*** Données de travail

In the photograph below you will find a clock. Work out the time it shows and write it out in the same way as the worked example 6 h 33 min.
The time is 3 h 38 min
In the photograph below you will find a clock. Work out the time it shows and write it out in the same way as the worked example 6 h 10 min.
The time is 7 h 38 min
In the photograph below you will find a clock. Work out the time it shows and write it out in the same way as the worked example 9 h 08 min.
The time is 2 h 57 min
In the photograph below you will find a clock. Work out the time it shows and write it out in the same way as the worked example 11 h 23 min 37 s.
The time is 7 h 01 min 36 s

******
*** Données de travail

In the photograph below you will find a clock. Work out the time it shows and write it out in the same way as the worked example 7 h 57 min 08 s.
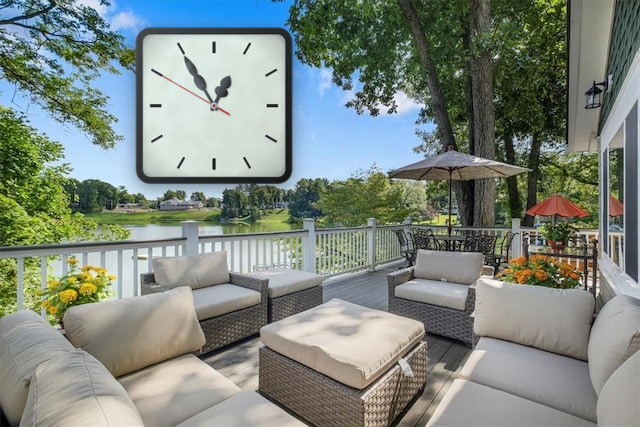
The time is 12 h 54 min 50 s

******

◆ Consigne
Exprimez sous forme de liste JSON de chaînes les lignes allant de la ligne contenant "6 h 33 min." à la ligne contenant "The time is 7 h 01 min 36 s", bornes incluses, à raison d'une chaîne par ligne et sans les lignes vides. Ne traitez que ces lignes.

◆ Résultat attendu
[
  "In the photograph below you will find a clock. Work out the time it shows and write it out in the same way as the worked example 6 h 33 min.",
  "The time is 3 h 38 min",
  "In the photograph below you will find a clock. Work out the time it shows and write it out in the same way as the worked example 6 h 10 min.",
  "The time is 7 h 38 min",
  "In the photograph below you will find a clock. Work out the time it shows and write it out in the same way as the worked example 9 h 08 min.",
  "The time is 2 h 57 min",
  "In the photograph below you will find a clock. Work out the time it shows and write it out in the same way as the worked example 11 h 23 min 37 s.",
  "The time is 7 h 01 min 36 s"
]